O eucalipto ou bambu é utilizado nas caldeiras dentro do processo de produção do etanol. Sem essa biomassa, se torna inviável a instalação de uma usina. “Foi nos incumbido de aqui até o final do ano, garantir esse fornecimento. Essa é a condicionante para que a usina se instale em Querência”, disse Gilmar Wentz. A FS já tem uma área adquirida próxima da cidade para o investimento.
O presidente do Sindicato Rural, ponderou, porém, que como as áreas dentro de Querência são muito valorizadas, poucos agricultores tem interesse em parar de produzir grãos para plantar eucalipto. Para resolver esse problema, ele vislumbra áreas de terras em Canarana ou Ribeirão Cascalheira, no que chamam de terras marginais, com potencial de produzir lenha que vai, daqui quatro ou cinco anos, abastecer a usina.
Outro desafio da indústria, é que com a construção de plantas que produzem o etanol, já instalas na região da BR-163, praticamente a produção de lenha disponível em Mato Grosso ou mesmo a produção de mudas em viveiros que abastecem as novas florestas, estão no limite.
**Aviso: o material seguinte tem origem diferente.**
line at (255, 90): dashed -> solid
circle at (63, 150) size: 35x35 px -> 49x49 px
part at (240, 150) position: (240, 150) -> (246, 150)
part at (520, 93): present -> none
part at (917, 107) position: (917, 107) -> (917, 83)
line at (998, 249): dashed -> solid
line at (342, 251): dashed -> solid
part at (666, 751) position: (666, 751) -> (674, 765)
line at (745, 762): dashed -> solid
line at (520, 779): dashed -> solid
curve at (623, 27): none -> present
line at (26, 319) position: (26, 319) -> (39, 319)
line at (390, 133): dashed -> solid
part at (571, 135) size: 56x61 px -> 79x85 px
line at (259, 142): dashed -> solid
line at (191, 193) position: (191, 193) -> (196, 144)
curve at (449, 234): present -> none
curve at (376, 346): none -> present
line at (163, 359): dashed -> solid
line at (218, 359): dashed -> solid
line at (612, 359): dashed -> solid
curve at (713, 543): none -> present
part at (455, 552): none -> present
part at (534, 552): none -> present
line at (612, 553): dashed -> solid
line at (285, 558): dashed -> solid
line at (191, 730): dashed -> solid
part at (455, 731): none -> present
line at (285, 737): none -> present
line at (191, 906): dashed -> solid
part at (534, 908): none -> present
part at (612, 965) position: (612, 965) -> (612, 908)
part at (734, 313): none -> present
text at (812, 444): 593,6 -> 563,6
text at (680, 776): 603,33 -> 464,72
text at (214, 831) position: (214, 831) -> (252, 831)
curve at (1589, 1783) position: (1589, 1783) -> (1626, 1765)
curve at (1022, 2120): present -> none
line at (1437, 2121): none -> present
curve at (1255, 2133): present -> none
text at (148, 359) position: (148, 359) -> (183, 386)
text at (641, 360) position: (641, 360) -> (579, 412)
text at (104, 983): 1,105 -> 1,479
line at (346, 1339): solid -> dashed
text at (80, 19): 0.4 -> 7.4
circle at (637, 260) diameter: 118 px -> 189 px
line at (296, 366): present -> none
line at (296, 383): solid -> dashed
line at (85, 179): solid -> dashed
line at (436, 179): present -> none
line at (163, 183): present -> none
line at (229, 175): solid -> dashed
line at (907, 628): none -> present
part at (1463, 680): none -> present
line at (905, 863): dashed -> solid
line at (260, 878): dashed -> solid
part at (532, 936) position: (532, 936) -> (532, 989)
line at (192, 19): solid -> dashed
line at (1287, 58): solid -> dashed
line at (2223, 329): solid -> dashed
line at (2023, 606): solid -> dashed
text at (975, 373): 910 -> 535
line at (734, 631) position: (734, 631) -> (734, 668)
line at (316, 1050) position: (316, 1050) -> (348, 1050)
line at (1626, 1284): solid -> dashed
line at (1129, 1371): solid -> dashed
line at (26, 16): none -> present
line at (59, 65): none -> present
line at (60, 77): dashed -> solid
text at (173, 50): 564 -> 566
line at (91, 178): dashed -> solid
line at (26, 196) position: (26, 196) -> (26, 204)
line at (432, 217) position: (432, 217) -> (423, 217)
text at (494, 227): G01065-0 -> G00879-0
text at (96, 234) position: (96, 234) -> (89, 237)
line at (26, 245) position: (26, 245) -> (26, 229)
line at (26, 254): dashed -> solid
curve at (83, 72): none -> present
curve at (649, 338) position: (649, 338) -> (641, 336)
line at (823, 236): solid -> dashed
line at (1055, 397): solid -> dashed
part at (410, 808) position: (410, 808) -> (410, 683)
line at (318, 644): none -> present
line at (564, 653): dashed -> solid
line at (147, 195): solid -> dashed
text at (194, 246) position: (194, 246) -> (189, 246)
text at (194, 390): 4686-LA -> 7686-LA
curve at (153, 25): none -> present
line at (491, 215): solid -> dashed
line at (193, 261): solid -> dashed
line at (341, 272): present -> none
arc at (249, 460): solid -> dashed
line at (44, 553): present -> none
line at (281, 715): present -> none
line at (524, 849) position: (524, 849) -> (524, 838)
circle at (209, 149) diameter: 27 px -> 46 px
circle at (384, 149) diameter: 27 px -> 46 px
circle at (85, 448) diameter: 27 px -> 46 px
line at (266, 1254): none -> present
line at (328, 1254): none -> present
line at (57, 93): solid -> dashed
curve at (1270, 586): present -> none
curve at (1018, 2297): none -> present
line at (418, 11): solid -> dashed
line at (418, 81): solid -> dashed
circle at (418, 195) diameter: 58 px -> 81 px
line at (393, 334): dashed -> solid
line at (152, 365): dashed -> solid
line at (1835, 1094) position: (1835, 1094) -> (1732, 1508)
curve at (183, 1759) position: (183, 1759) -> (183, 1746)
“Hoje faltam viveiros que produzam mudas. É uma dificuldade hoje, mas que pode se tornar uma oportunidade amanhã. Esse mesmo processo aconteceu nos outros municípios que receberam usinas de etanol e aqui não vai ser diferente, vamos resolver”, disse Wentz.
Ainda conforme opinou Gilmar, o produtor rural precisa participar desse processo, porque afinal ele faz parte dessa cadeia. “Com a usina de etanol instalada aqui em Querência, teremos a garantia de que pelo menos parte da nossa produção de milho terá mercado. Então o produtor também será beneficiado”, finalizou.
Na região, além da FS em Querência, que consumirá a produção de uma área equivalente a 200 mil hectares com milho, outra usina, essa da Agribrasil, já anunciou que irá se instalar em Canarana, consumindo a produção de cerca de 100 mil hectares. Portanto, o investimento em biomassa terá que ser maior ainda para atender os investimentos no setor que estão para acontecer aqui no Médio Araguaia.